# Outsource Tags



## REV19 (Jun 3, 2009)

I know there is extensive info about this on here but would like opinions about a specific issue for Tags. I already have shirts so outsourcing from the supplier is out. I have a complete screen printing setup and a heat press station. I would like opinions on if I should use my own equipment and make tags that I can heat press on, directly screen print on or should I have them made and just heat press them on? I'm trying to get a clothing line out on a budget of course and cannot decide if I should trade the time for the money. Thanks


----------



## wormil (Jan 7, 2008)

Do you have the experience to make transfers? If not then just outsource them. Tags are small and won't cost much.


----------



## splathead (Dec 4, 2005)

Use your equipment and screen print them. Cheaper and faster than transfers or outsourcing.


----------



## wormil (Jan 7, 2008)

Isn't it a pain in the rear to direct print tags?


----------



## splathead (Dec 4, 2005)

wormil said:


> Isn't it a pain in the rear to direct print tags?


I just print them when I am printing the rest of the shirt and don't even think about it.

I have all 5 sizes on one screen (s-xx), tape off what i am not printing and go.

If I didn't have my own press, I would use transfers. But you have to order at least 2 sets of colors to accomodate lights and darks, and I would always run out of one size or the other, so it got to be a pain.

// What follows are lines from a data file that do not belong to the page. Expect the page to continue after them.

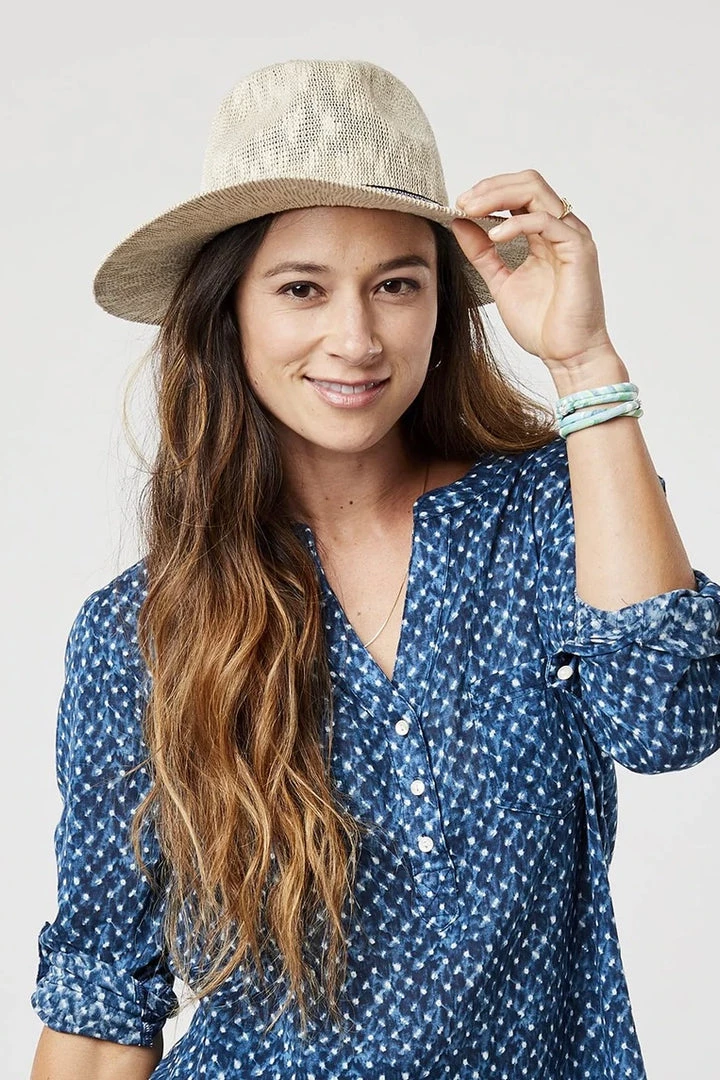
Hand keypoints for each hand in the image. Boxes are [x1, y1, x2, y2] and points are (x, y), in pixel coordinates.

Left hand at [451, 170, 614, 370]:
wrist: (566, 354)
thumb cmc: (542, 325)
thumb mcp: (500, 282)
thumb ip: (482, 253)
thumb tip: (459, 222)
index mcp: (544, 233)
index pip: (518, 193)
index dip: (487, 192)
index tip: (459, 205)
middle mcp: (561, 228)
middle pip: (528, 182)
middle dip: (490, 187)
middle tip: (463, 202)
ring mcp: (572, 236)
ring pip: (537, 192)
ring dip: (498, 196)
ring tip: (471, 211)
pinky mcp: (578, 249)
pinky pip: (545, 221)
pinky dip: (515, 224)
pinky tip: (493, 236)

Now at least, i can color coordinate the tag with the design.


----------



## wormil (Jan 7, 2008)

Do you turn the shirt inside out or do you have a special platen just for tags?


----------



## splathead (Dec 4, 2005)

No, we turn them inside out. The platens I have seen don't address the fact that the ink is wet when you remove the shirt. Have you seen one for screening?


----------



## adivito (Aug 25, 2006)

Im with splat. print them. i have made transfers and pressed them and then went to just printing them the time and aggravation you save along with you getting a nicer result is well worth it.


----------



## REV19 (Jun 3, 2009)

Thank you all for your response. I am gonna do it myself. Now I'm just deciding if I'll print them onto paper or make a screen with all the tags. I think taping off should work.


----------



## wormil (Jan 7, 2008)

splathead said:


> No, we turn them inside out. The platens I have seen don't address the fact that the ink is wet when you remove the shirt. Have you seen one for screening?


No, it's one of the few things I've never printed. I wasn't sure if there was a clever way of doing it without turning the shirt.


----------



## adivito (Aug 25, 2006)

If you are dead set on not turning the shirt inside out you could do it with a pad printer. I find it easier to just flip the shirt.


----------